Nica e Sandro. Due mondi diversi, due caratteri diversi. Due anime e un solo cuore. Così definirei i due protagonisti di questo libro.
Nica ha quindici anni e vive a Napoli, è una ragazza molto introversa, timida e chiusa in se stessa. Ama i numeri e la matematica, che sono i suoi unici amici.
Sandro invece è di Milano, è un ragazzo solare e ama la vita. Ma una brutta malattia lo ha costretto a vivere in disparte.
È estate quando i due ragazzi si incontrano in un villaggio del Salento mentre sono in vacanza con i loro rispettivi genitori. Si innamorano subito e insieme superano le proprie paure e insicurezze.
Ma l'estate si sa, non dura per sempre, e quando si ha quindici anni e si è trascorsa una vacanza come quella di Nica e Sandro, tornare alla vita di sempre è dura.
Ho avuto la possibilità di leggere questo libro grazie ad un gruppo di libri viaggianti e su consiglio della mia compagna di letture Sara.
E' un romanzo forte, dolce e doloroso che comporta un mix di emozioni diverse, sia positive che negative. Attraverso Nica e Sandro ho rivissuto i miei quindici/sedici anni, quell'età dove si sogna ad occhi aperti, dove il cuore batte forte e pensi che l'amore ti renda invicinbile e duri per sempre.
Mi sono rivista molto in Nica, perché anche io come lei ho creduto che l'amore potesse essere più forte di qualsiasi cosa, di qualsiasi dolore. Sono sempre stata una paladina della giustizia e dell'amore e come Nica ho fatto pazzie per amore sfidando la sorte. Ma non solo, perché allo stesso tempo leggendo e immaginando i momenti dolci e delicati del loro incontro ho ricordato la Sabrina di molti anni fa, in una lontana estate al mare quando ho dato il mio primo bacio ad un ragazzo conosciuto in vacanza e avevo il cuore a mille. Nica e Sandro vivono un'estate indimenticabile e si sa, soprattutto in amore, le cose inaspettate che ti capitano all'improvviso sono le più belle. Tutto questo risulta magico e molto fiabesco per le "sotto sotto" inguaribili romantiche come me. Ma purtroppo il libro non è solo questo.
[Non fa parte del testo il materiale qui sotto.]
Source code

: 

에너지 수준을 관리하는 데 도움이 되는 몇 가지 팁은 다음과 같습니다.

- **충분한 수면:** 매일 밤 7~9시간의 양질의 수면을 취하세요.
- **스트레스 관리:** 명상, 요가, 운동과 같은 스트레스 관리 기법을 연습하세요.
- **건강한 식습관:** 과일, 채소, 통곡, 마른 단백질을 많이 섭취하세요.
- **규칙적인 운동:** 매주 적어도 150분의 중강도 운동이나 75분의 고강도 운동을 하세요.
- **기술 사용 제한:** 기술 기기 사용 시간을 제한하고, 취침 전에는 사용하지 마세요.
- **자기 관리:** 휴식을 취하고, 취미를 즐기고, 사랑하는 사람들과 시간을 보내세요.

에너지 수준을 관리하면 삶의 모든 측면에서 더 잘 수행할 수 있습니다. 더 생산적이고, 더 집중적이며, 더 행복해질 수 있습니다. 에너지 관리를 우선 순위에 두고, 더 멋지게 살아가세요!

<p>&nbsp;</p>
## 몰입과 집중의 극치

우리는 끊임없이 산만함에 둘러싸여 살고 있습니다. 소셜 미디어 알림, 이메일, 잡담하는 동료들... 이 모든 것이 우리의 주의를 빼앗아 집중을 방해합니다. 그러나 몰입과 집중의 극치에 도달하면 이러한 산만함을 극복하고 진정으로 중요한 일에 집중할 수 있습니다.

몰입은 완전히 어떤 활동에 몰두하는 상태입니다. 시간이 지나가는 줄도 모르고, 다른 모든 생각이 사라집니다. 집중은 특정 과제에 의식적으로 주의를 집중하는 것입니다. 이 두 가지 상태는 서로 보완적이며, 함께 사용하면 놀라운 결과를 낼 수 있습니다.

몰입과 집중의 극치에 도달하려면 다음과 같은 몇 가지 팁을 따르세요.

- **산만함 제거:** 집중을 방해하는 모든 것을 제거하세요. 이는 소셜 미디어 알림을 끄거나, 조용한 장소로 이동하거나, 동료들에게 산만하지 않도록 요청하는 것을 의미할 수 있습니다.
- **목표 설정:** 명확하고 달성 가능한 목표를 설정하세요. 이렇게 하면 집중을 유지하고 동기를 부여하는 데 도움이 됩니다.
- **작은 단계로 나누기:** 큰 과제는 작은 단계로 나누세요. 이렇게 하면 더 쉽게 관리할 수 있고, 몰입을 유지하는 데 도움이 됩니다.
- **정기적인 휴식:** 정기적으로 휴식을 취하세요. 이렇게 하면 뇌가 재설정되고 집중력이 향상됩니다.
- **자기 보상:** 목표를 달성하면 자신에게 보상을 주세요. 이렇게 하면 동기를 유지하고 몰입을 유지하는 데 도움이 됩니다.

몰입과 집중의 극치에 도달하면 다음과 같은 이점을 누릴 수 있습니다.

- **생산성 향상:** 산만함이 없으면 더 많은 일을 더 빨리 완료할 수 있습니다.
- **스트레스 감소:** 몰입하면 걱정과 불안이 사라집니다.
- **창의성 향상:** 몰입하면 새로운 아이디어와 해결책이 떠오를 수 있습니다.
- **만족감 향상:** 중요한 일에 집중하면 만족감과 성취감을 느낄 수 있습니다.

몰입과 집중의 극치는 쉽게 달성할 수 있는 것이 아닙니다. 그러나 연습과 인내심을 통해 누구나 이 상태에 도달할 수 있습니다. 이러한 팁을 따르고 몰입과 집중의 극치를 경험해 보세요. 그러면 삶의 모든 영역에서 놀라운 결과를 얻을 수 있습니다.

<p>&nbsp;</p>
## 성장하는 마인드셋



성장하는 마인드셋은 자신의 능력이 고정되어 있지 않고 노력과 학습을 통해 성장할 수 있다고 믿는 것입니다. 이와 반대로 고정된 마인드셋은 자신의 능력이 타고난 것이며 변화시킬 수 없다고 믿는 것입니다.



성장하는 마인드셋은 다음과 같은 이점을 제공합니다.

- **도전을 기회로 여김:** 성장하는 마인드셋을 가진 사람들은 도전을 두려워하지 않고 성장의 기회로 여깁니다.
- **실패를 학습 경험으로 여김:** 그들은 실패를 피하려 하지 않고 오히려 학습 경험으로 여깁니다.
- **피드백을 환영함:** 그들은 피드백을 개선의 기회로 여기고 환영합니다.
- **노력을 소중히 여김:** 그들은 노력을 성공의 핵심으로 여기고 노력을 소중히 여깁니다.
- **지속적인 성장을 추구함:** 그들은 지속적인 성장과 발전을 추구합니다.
Il libro è infatti basato su una storia vera, e oltre a parlare di amore, affronta anche il tema della donazione del midollo e di come ci sia sempre una burocrazia troppo rigida.
La scrittura è molto particolare, le frasi sono minime e spesso sembrano più estratti poetici che narrativi. I dialoghi sono pochi ma incisivi, e nonostante tutto ciò mi è piaciuto come l'autore con poche righe abbia saputo delineare molto bene i tratti e la personalità di entrambi i personaggi. Nica, che vive chiusa in sé stessa e in un mondo fatto solo di numeri, capisce con Sandro che non è poi così diversa dalle altre ragazze ma anzi delle sue fragilità deve farne la sua forza perché è bella e speciale così come è fatta. D'altro canto Sandro grazie al coraggio e ai sorrisi di Nica ritrova la speranza e la voglia di non mollare.
Noi due oltre le nuvole è una storia dolce ed emozionante, anche se contornata da momenti dolorosi e struggenti, che toccano le corde più intime del cuore. Ma dietro questo dolore arriva un messaggio forte e chiaro, quello di non mollare, di non arrendersi, di provarci fino alla fine e di credere sempre nella forza dell'amore.